I started taking photos with my Sony a6000 a couple years ago, and as a result, I’ve been slowly filling up my harddrive with large RAW image files.

About this Mac > Storage

My first thought: throw all my photos into my existing cloud storage (Google Photos, iCloud, etc), delete everything on my computer, and call it day. But cloud storage is expensive (this is a useful chart for cheap(er) services. As an aside, Arq seems neat because let’s you manage syncing/backups to Amazon S3.).

So, I went ahead and put everything into multiple free cloud storage services, but learned a couple things:

  • Google Photos charges for storing original quality photos but compress photos are free.
  • Amazon can store RAW photos, as long as they are non-commercial use (you’re not a photography business)
  • Amazon can apparently do anything they want with your data :(

OK, after backing stuff up in a few places, there is actually a way to dedupe images/data on my computer!

How to deduplicate photos

Buy one of these mac apps

Duplicate Photos Fixer Pro

PhotoSweeper

…and read more about how to use them at 9to5mac.

Try this python script for free

https://github.com/philipbl/duplicate-images by philipbl.
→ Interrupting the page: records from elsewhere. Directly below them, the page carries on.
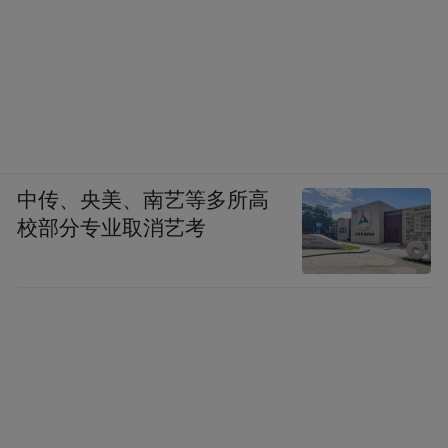
中传、央美、南艺等多所高
校部分专业取消艺考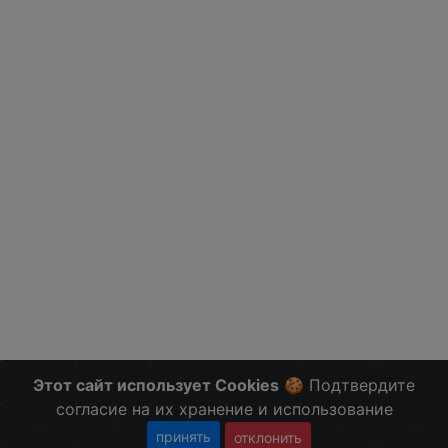
Этот сайт использует Cookies
🍪 Подтвердите
согласие на их хранение и использование
принять
отклонить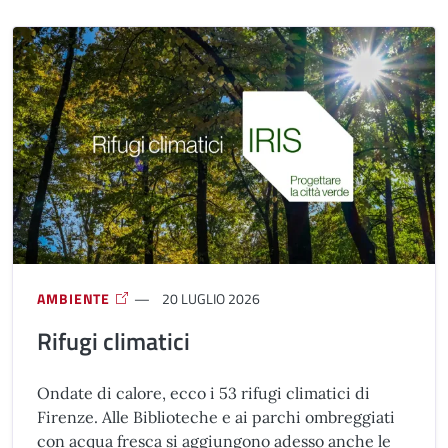
AMBIENTE
20 LUGLIO 2026
Rifugi climatici
Ondate di calore, ecco i 53 rifugi climatici di
Firenze. Alle Biblioteche e ai parchi ombreggiati
con acqua fresca si aggiungono adesso anche le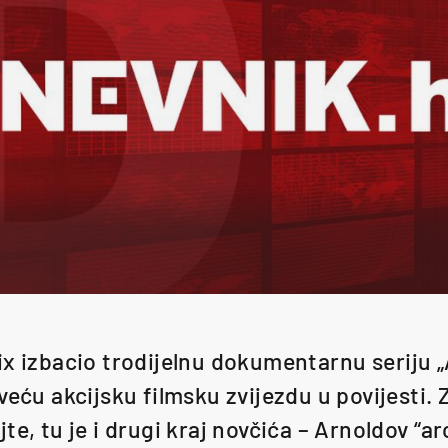
ix izbacio trodijelnu dokumentarnu seriju „
veću akcijsku filmsku zvijezdu u povijesti
te, tu je i drugi kraj novčića – Arnoldov “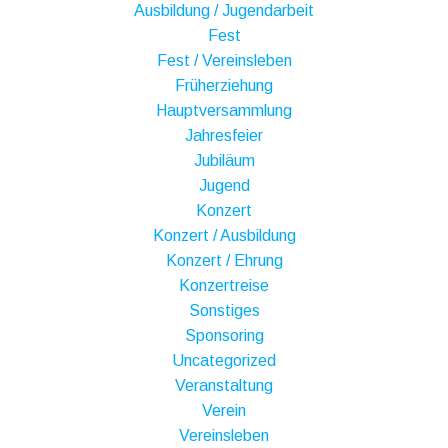
Ausbildung / Jugendarbeit
Fest
Fest / Vereinsleben
Früherziehung
Hauptversammlung
Jahresfeier
Jubiläum
Jugend
Konzert
Konzert / Ausbildung
Konzert / Ehrung
Konzertreise
Sonstiges
Sponsoring
Uncategorized
Veranstaltung
Verein
Vereinsleben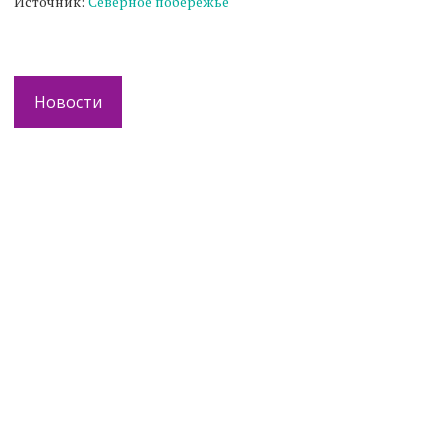
Источник:
Северное побережье
Новости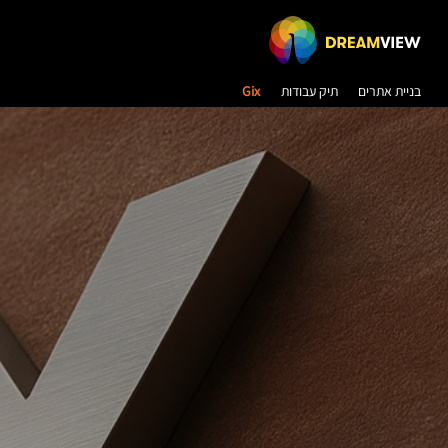
בניית אתרים
תיק עבודות
Gix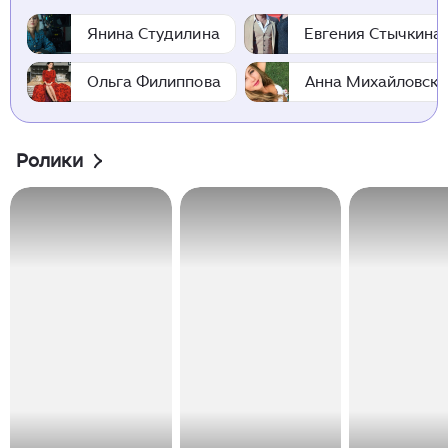
Янина Студилина
Евгения Стычкина
Ольга Филиппова
Анна Михайловска
Ролики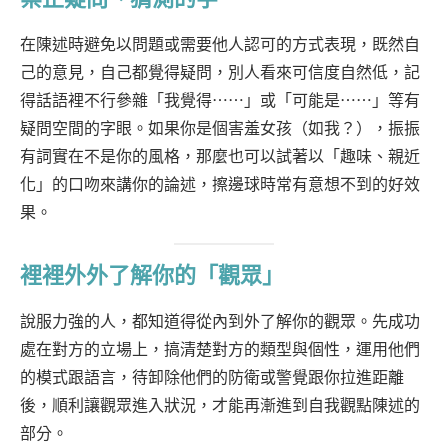
在陳述時避免以問題或需要他人認可的方式表現，既然自
己的意見，自己都覺得疑問，別人看來可信度自然低，記
得話語裡不行參雜「我覺得⋯⋯」或「可能是⋯⋯」等有
疑問空間的字眼。如果你是個害羞女孩（如我？），振振
有詞實在不是你的風格，那麼也可以試著以「趣味、親近
化」的口吻來講你的論述，擦邊球時常有意想不到的好效
果。
裡裡外外了解你的「觀眾」
說服力強的人，都知道得從內到外了解你的觀眾。先成功
處在對方的立場上，搞清楚對方的類型與個性，運用他們
的模式跟語言，待卸除他們的防衛或警覺跟你拉進距離
後，順利讓觀眾進入狀況，才能再漸進到自我觀點陳述的
部分。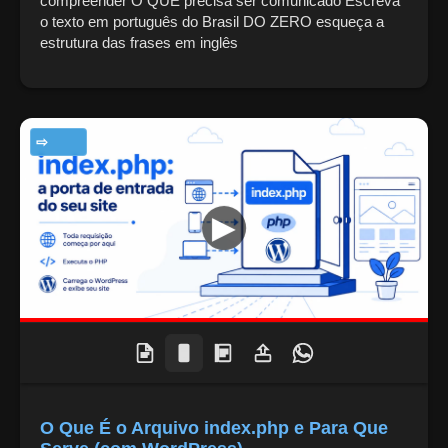
compreender O QUE precisa ser comunicado Escreva
o texto em português do Brasil DO ZERO esqueça a
estrutura das frases em inglês
TECNOLOGIA
O Que É o Arquivo index.php e Para Que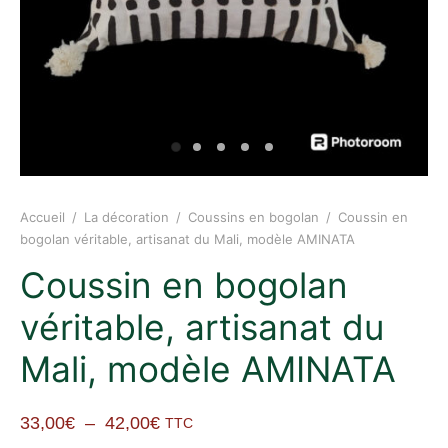
Accueil
/
La décoration
/
Coussins en bogolan
/
Coussin en
bogolan véritable, artisanat du Mali, modèle AMINATA
Coussin en bogolan
véritable, artisanat du
Mali, modèle AMINATA
Plage
33,00
€
–
42,00
€
TTC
This script uses something called perceptual hash 👀 (pHash) to “look” at each file and give it a fingerprint hash ☝️ and save that to a database. Then, it compares all the hashes to figure out which images are (really) similar (regardless of filesize, minor edits, etc.). Then the script allows you to move every similar copy referenced in the database to your trash, review, and delete! 💥

Pretty cool.

At least, this is all my very basic understanding and I hope I didn’t nuke any of my digital memories. The most difficult part of all this is finding cheap external storage so that you can safely fiddle with (or set fire to) your local library.
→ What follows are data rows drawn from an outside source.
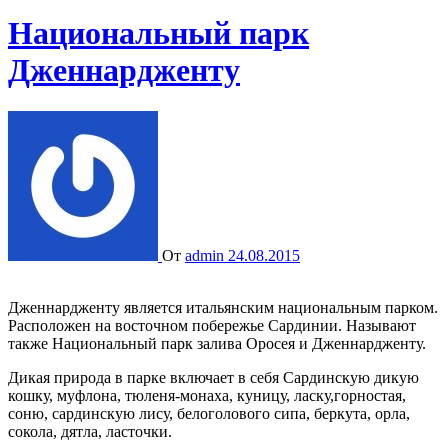
Национальный парк
Дженнардженту
От
admin
24.08.2015
Дженнардженту является итальянским национальным парком.
Расположен на восточном побережье Сардинии. Называют
также Национальный парк залива Оросея и Дженнардженту.
Дикая природа в парке включает в себя Сардинскую дикую
кошку, муфлона, тюленя-монаха, куницу, ласку,горностая,
соню, сардинскую лису, белоголового сипа, беркута, орла,
сокола, дятла, ласточки.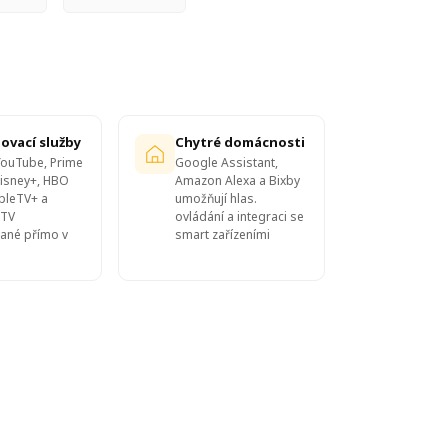
ovací služby
Chytré domácnosti
 YouTube, Prime
Google Assistant,
Disney+, HBO
Amazon Alexa a Bixby
pleTV+ a
umožňují hlas.
 TV
ovládání a integraci se
vané přímo v
smart zařízeními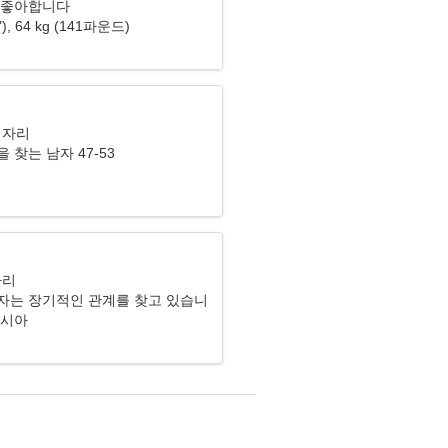
 좋아합니다
3"), 64 kg (141파운드)
이자리
 찾는 남자 47-53
자리
자는 장기적인 관계를 찾고 있습니
러시아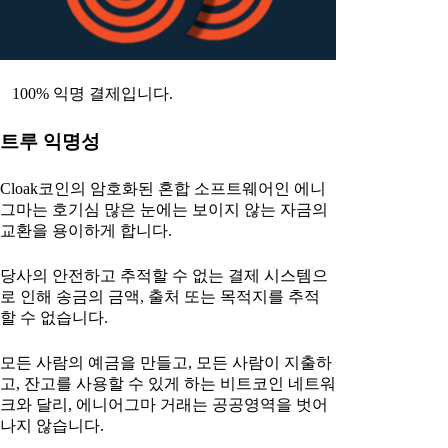
100% 익명 결제입니다.
트루 익명성
Cloak코인의 암호화된 혼합 소프트웨어인 에니
그마는 호기심 많은 눈에는 보이지 않는 자금의
교환을 용이하게 합니다.
당사의 안전하고 추적할 수 없는 결제 시스템으
로 인해 송금의 금액, 출처 또는 목적지를 추적
할 수 없습니다.
모든 사람의 예금을 만들고, 모든 사람이 지출하
고, 잔고를 사용할 수 있게 하는 비트코인 네트워
크와 달리, 에니어그마 거래는 공공영역을 벗어
나지 않습니다.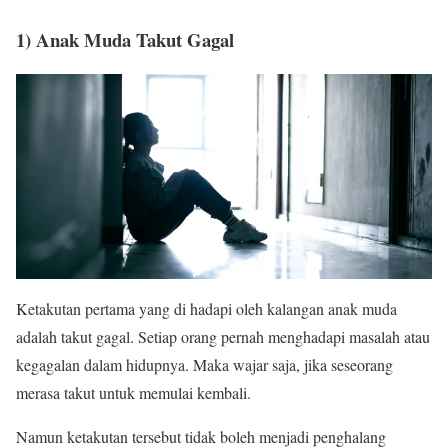
1) Anak Muda Takut Gagal
Ketakutan pertama yang di hadapi oleh kalangan anak muda
adalah takut gagal. Setiap orang pernah menghadapi masalah atau
kegagalan dalam hidupnya. Maka wajar saja, jika seseorang
merasa takut untuk memulai kembali.
Namun ketakutan tersebut tidak boleh menjadi penghalang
After running the tool, I found a large number of low filesize duplicates (probably system thumbnails) which didn’t make a huge impact for me this time around, but I think this tool can be even more useful if you’ve accidentally imported photos into multiple libraries, i.e. Photo Booth, Aperture, iPhoto, Photos, etc.

So, is there any easier/smarter way? What is your method of archiving tons of photos?